*Task*. Select the lines of the records containing the word "html" and list them.

*Supplied data*.
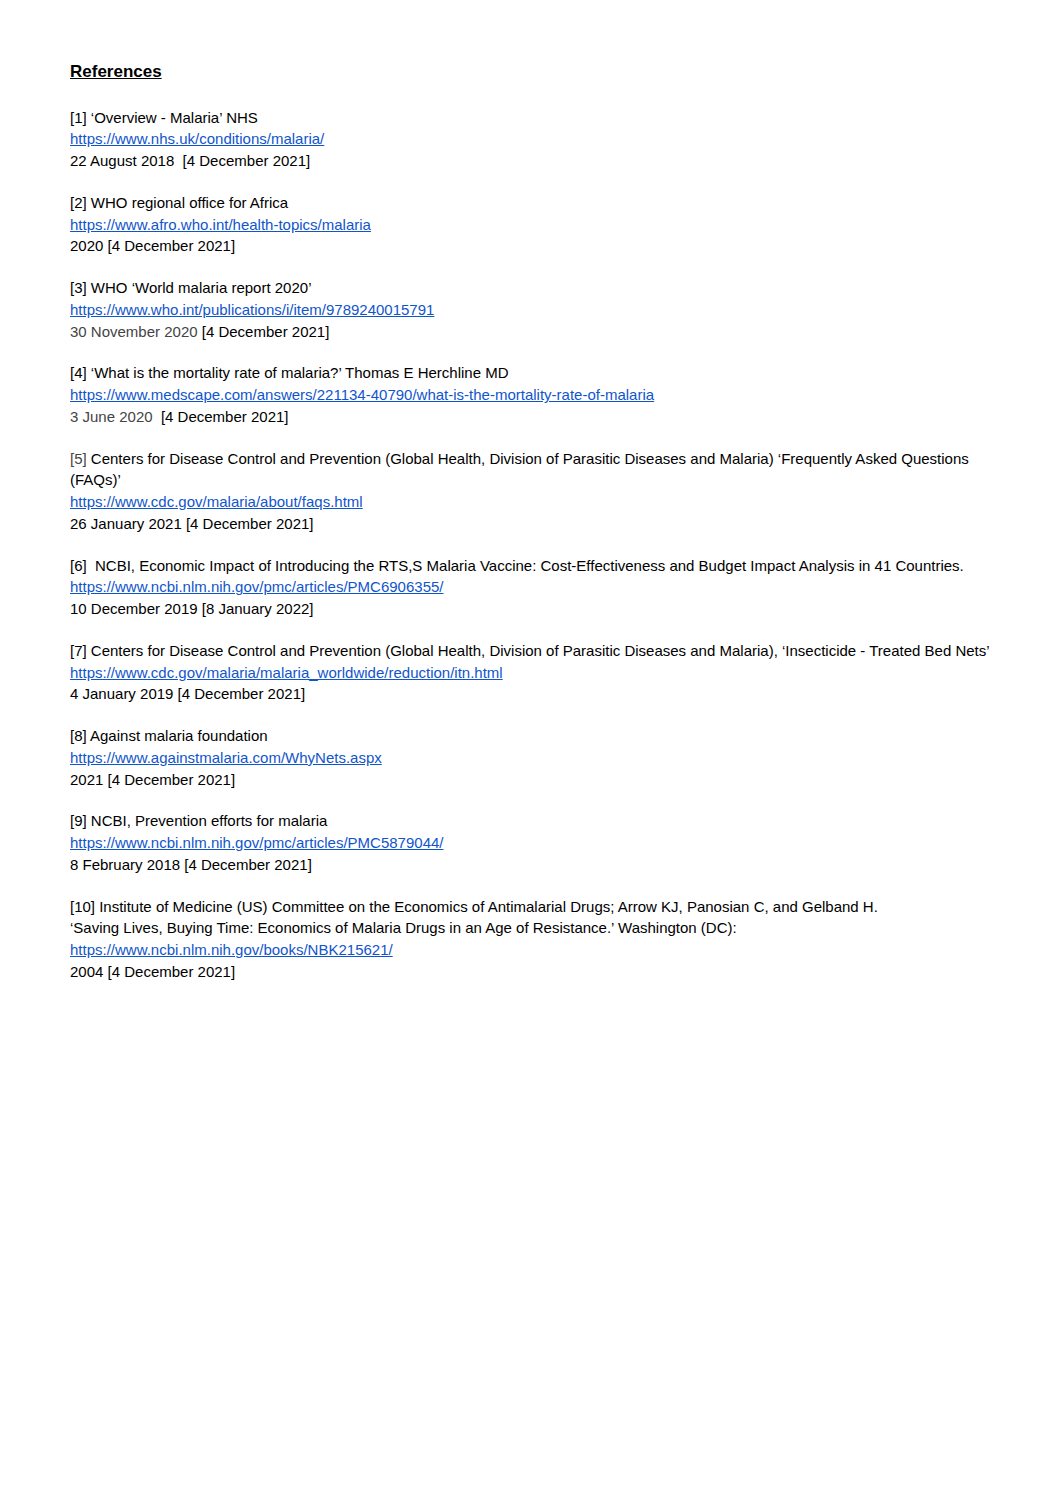References
[1] ‘Overview - Malaria’ NHS
https://www.nhs.uk/conditions/malaria/
22 August 2018 [4 December 2021]
[2] WHO regional office for Africa
https://www.afro.who.int/health-topics/malaria
2020 [4 December 2021]
[3] WHO ‘World malaria report 2020’
https://www.who.int/publications/i/item/9789240015791
30 November 2020 [4 December 2021]
[4] ‘What is the mortality rate of malaria?’ Thomas E Herchline MD
https://www.medscape.com/answers/221134-40790/what-is-the-mortality-rate-of-malaria
3 June 2020 [4 December 2021]
[5] Centers for Disease Control and Prevention (Global Health, Division of Parasitic Diseases and Malaria) ‘Frequently Asked Questions (FAQs)’
https://www.cdc.gov/malaria/about/faqs.html
26 January 2021 [4 December 2021]
[6] NCBI, Economic Impact of Introducing the RTS,S Malaria Vaccine: Cost-Effectiveness and Budget Impact Analysis in 41 Countries.
https://www.ncbi.nlm.nih.gov/pmc/articles/PMC6906355/
10 December 2019 [8 January 2022]
[7] Centers for Disease Control and Prevention (Global Health, Division of Parasitic Diseases and Malaria), ‘Insecticide - Treated Bed Nets’
https://www.cdc.gov/malaria/malaria_worldwide/reduction/itn.html
4 January 2019 [4 December 2021]
[8] Against malaria foundation
https://www.againstmalaria.com/WhyNets.aspx
2021 [4 December 2021]
[9] NCBI, Prevention efforts for malaria
https://www.ncbi.nlm.nih.gov/pmc/articles/PMC5879044/
8 February 2018 [4 December 2021]
[10] Institute of Medicine (US) Committee on the Economics of Antimalarial Drugs; Arrow KJ, Panosian C, and Gelband H.
‘Saving Lives, Buying Time: Economics of Malaria Drugs in an Age of Resistance.’ Washington (DC):
https://www.ncbi.nlm.nih.gov/books/NBK215621/
2004 [4 December 2021]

*Result*.
https://www.cdc.gov/malaria/about/faqs.html
https://www.cdc.gov/malaria/malaria_worldwide/reduction/itn.html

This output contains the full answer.